= TEXTO DE LECTURA =
────

Siente a un pobre en su pupitre. Tribuna
en "El Mundo"
«El futuro de
millones de estudiantes en nuestro país depende de la educación pública, que ha
sufrido durante años los recortes de la derecha. Este Gobierno trabaja por una
escuela extraordinaria que les permita alcanzar sus metas con independencia de
sus condiciones de origen», proclamaba recientemente en el Parlamento la peor
ministra de Educación de la democracia (y miren que parecía difícil superar a
Wert, pero ya dice el refranero que otro vendrá y bueno te hará).

────

= CONTENIDO DEL LISTADO =
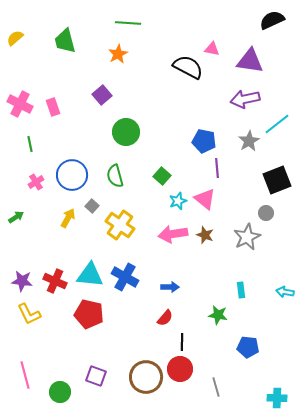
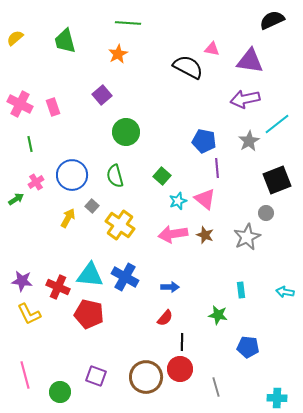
green arrow at (16, 217): moved 18 px up
red cross at (55, 281): moved 3 px right, 6 px down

────

= LAS TAREAS =
1. Indica si cada una de estas afirmaciones coincide con el texto de lectura y responde sí o no, citando textualmente las palabras que lo deciden: (a) la cita atribuye a la derecha los recortes sufridos por la educación pública; (b) la ministra pronunció esas palabras en el Parlamento; (c) el texto presenta a Wert como el peor ministro de Educación de la democracia.
2. Traduce al inglés esta oración del texto de lectura: "El futuro de millones de estudiantes en nuestro país depende de la educación pública, que ha sufrido durante años los recortes de la derecha".
3. Copia del texto de lectura el fragmento que va desde «Siente a un» hasta «bueno te hará).».

= SOLUCIONES =
1.
(a) Sí: "que ha sufrido durante años los recortes de la derecha".
(b) Sí: "proclamaba recientemente en el Parlamento".
(c) No: "la peor ministra de Educación de la democracia (y miren que parecía difícil superar a Wert".

2. The future of millions of students in our country depends on public education, which has suffered cuts by the right for years.

3.
Siente a un pobre en su pupitre. Tribuna
en "El Mundo"
«El futuro de
millones de estudiantes en nuestro país depende de la educación pública, que ha
sufrido durante años los recortes de la derecha. Este Gobierno trabaja por una
escuela extraordinaria que les permita alcanzar sus metas con independencia de
sus condiciones de origen», proclamaba recientemente en el Parlamento la peor
ministra de Educación de la democracia (y miren que parecía difícil superar a
Wert, pero ya dice el refranero que otro vendrá y bueno te hará).